__TASK BRIEF__:
Restate exactly the lines below, from the one containing "notebook: present [188,390,301,435]" through the final line, and leave out the pictures.

__RECORDED INFORMATION__:
^^^^
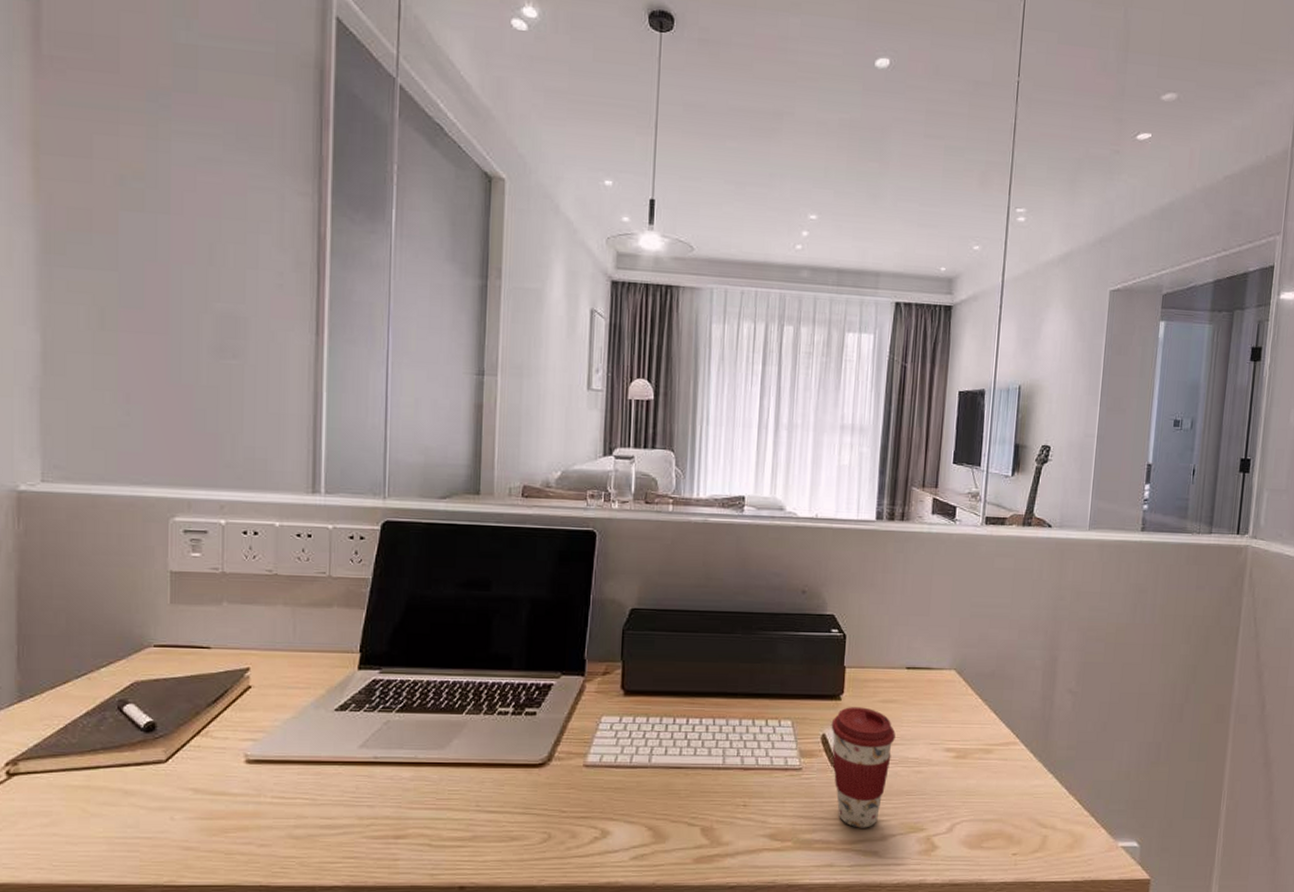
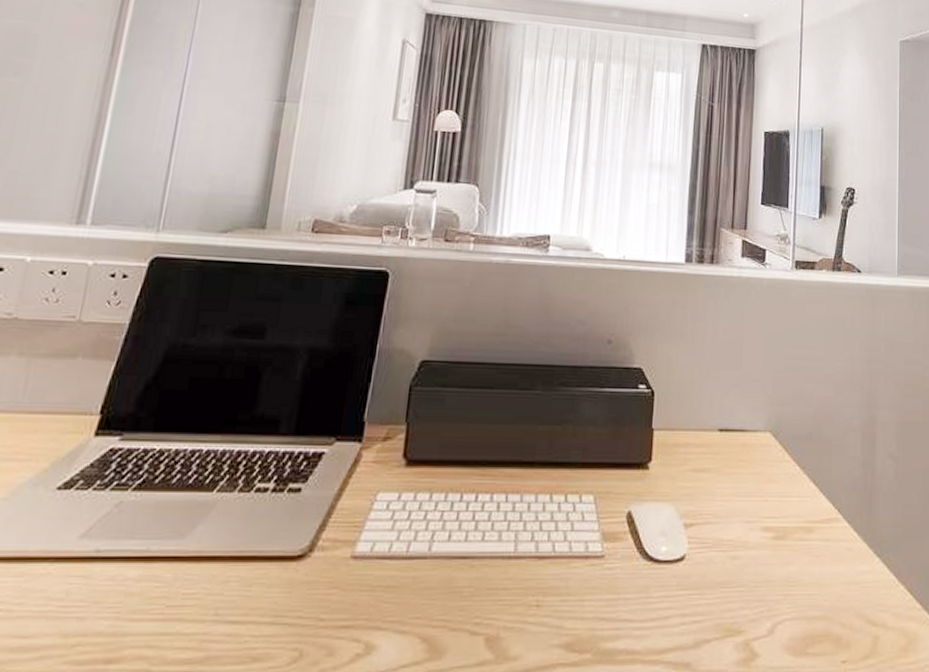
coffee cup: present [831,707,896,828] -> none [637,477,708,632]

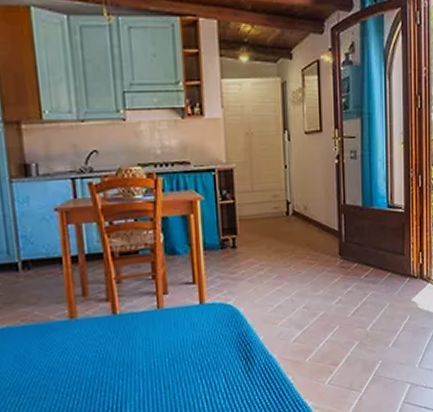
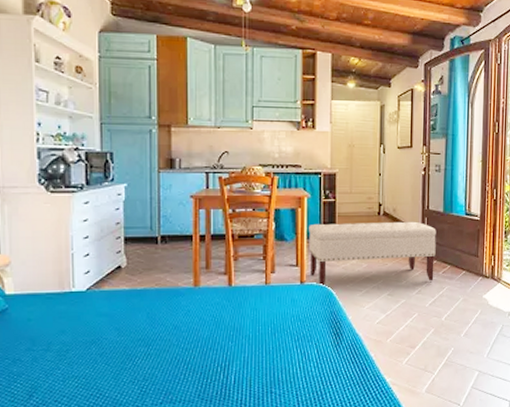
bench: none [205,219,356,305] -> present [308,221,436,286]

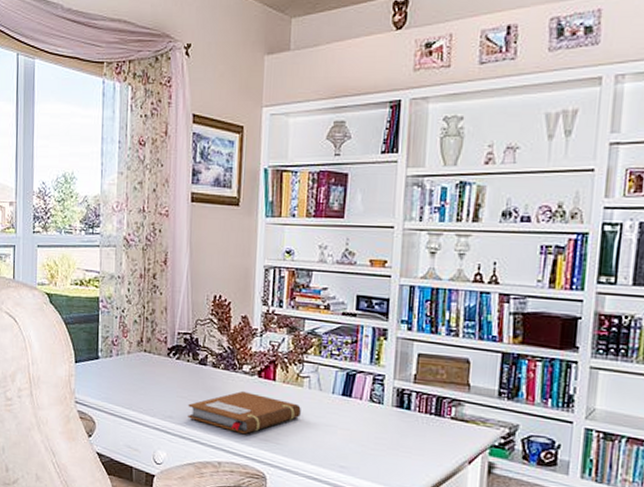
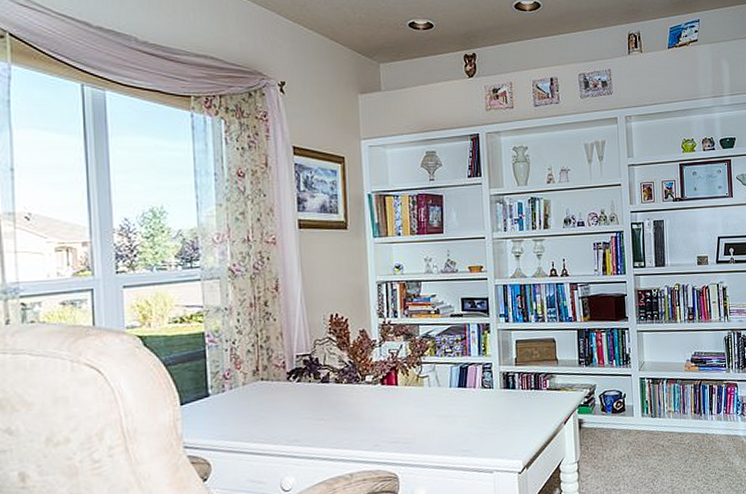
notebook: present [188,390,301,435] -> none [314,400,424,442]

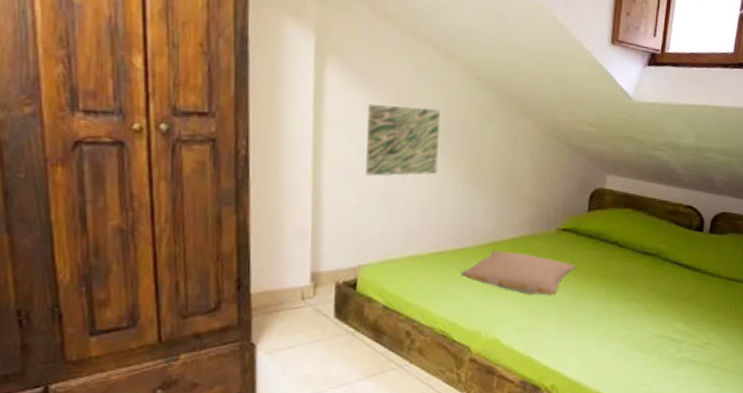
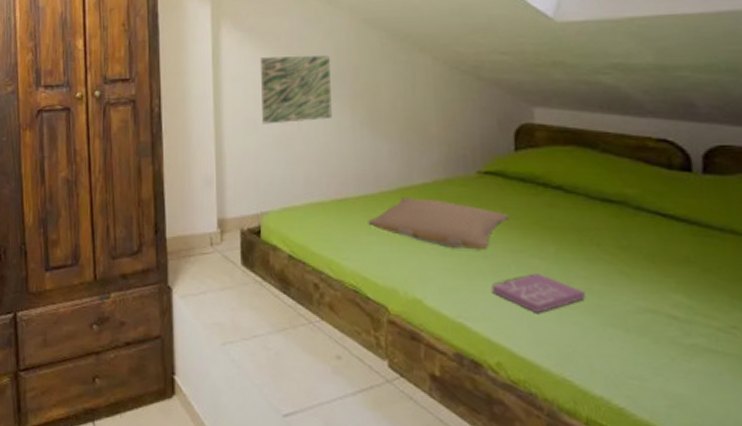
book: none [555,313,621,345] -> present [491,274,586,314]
^^^^
__EXERCISE OUTPUT__:
notebook: present [188,390,301,435] -> none [314,400,424,442]

book: none [555,313,621,345] -> present [491,274,586,314]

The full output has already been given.